Seriously, Frank isn't me. . .

So, in my last post I made it clear that Frank was not me. I wasn't hinting at it being me. Nor did I want you to think that he was me. Yet everyone and their mother (and a few people's dogs) seems to think that Frank is me. Let's look at the differences and see for ourselves.

Frank has red curly hair
Chris is losing his hair

Frank likes ABBA
Chris thinks ABBA is the cause of hair loss

Frank collects Fungi as a hobby
Chris is a fun guy

Frank likes a girl named Lacey
Chris likes bowls of ice cream

Just to really prove the point that Frank is not me. I will give you the word for word conversation between Frank and the girl of his dreams, Lacey where he tried to confess his feelings.

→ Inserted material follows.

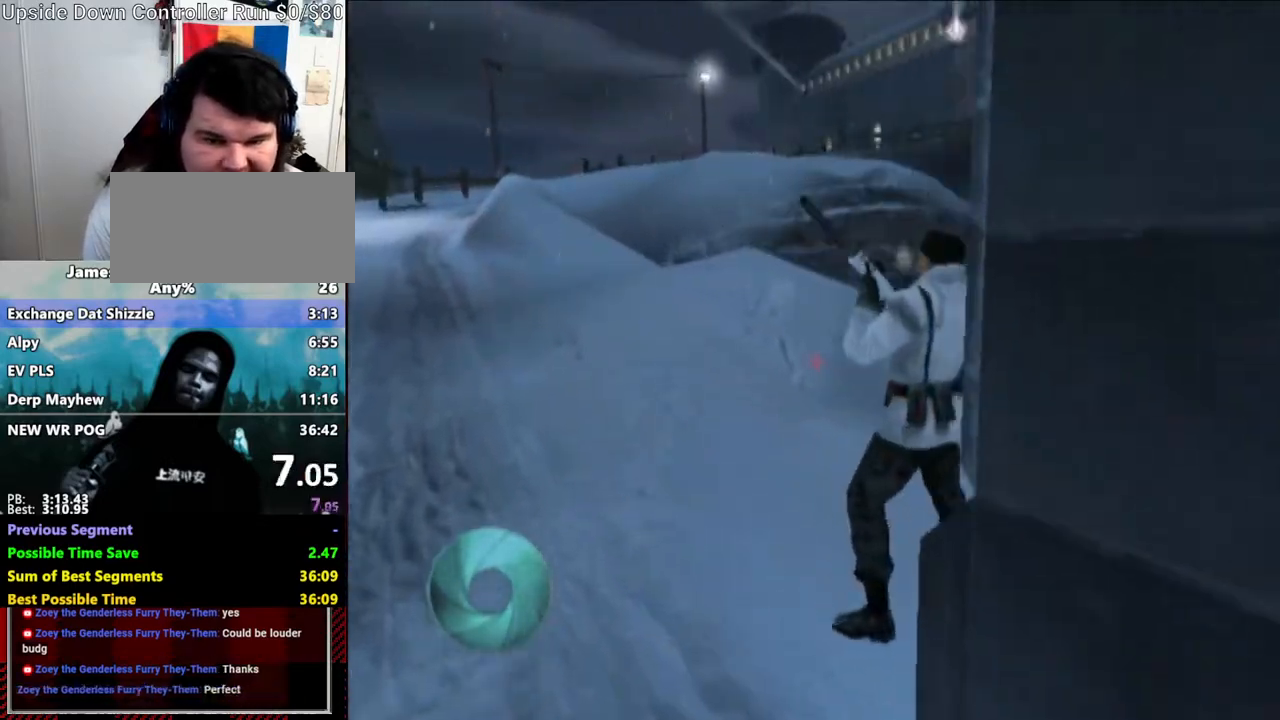
{"buttons": ["Y"], "left_stick": "up-left", "right_stick": "up-right", "events": [[50, "Y", "down"], [183, "Y", "up"], [283, "Y", "down"], [400, "Y", "up"], [500, "Y", "down"], [500, "right_stick", "up-right"]]}
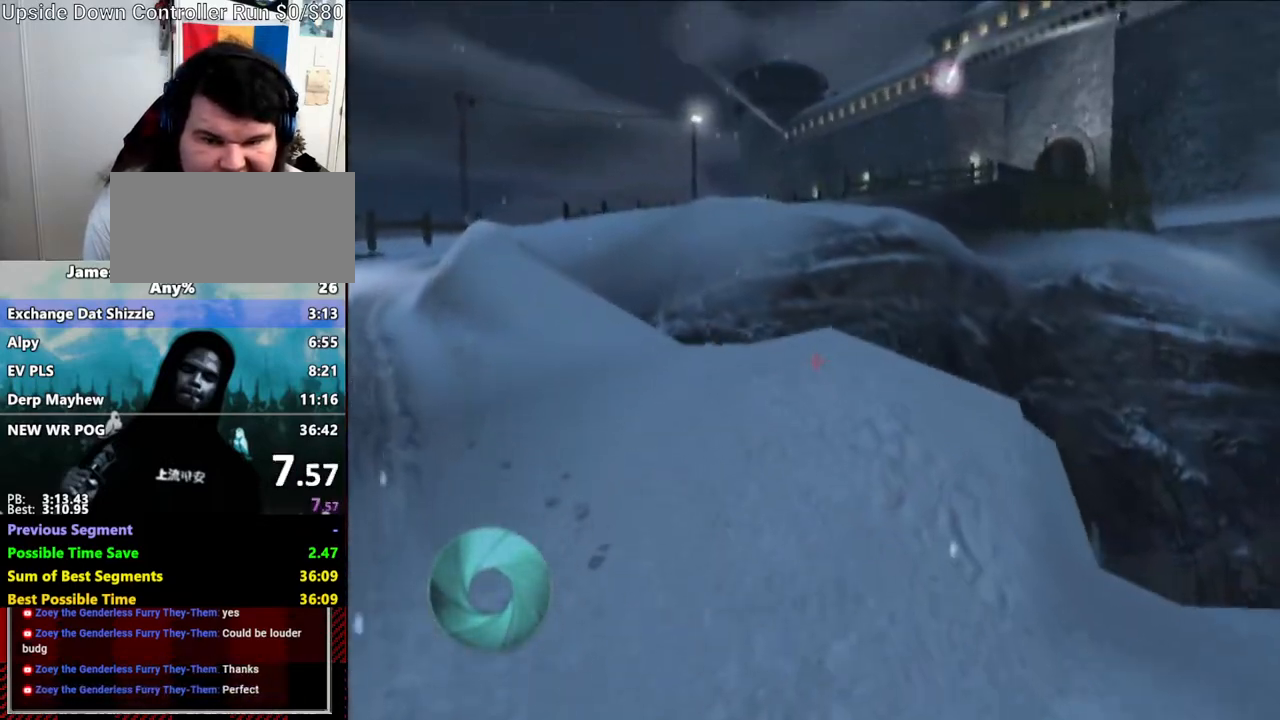
{"buttons": ["Y"], "left_stick": "up-left", "right_stick": "center", "events": [[50, "Y", "up"], [50, "right_stick", "center"], [217, "Y", "down"], [333, "Y", "up"], [333, "right_stick", "down-left"], [383, "right_stick", "center"], [450, "Y", "down"]]}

Frank: Uh. . . um. . . Hi?
Lacey; Hello, Frank. How are you today?
Frank: Well. . . uh. . . did you ever. . . hmm. . see that movie with that guy?
Lacey: The movie with the guy?
Frank: Yeah, you seem to know the one. Wow, isn't amazing how we connect in that way.
Lacey: Wha?
Frank: I know, just makes you go WOW! We're just so close and such great friends.
Lacey: I'm lost.
Frank: But we are lost together.
Lacey: Huh?
Frank: Hmm. . . so. . . do you ever wonder why. . . uh. . . like. . . since we are so close. . . and lost together. . . uh. . .us. . .um. . . date?
Lacey: November 5th
Frank: Oi (Frank faints)

See, I can't be Frank. I'm so much smoother with the ladies. It takes me at least 5 more minutes until I faint. There you have it, Chris is not Frank. Frank is not Chris. Just for Candice, no Frank isn't a pirate. Yes, Pirates have loot but where do you think they plunder it from? That's right, from poor old Frank.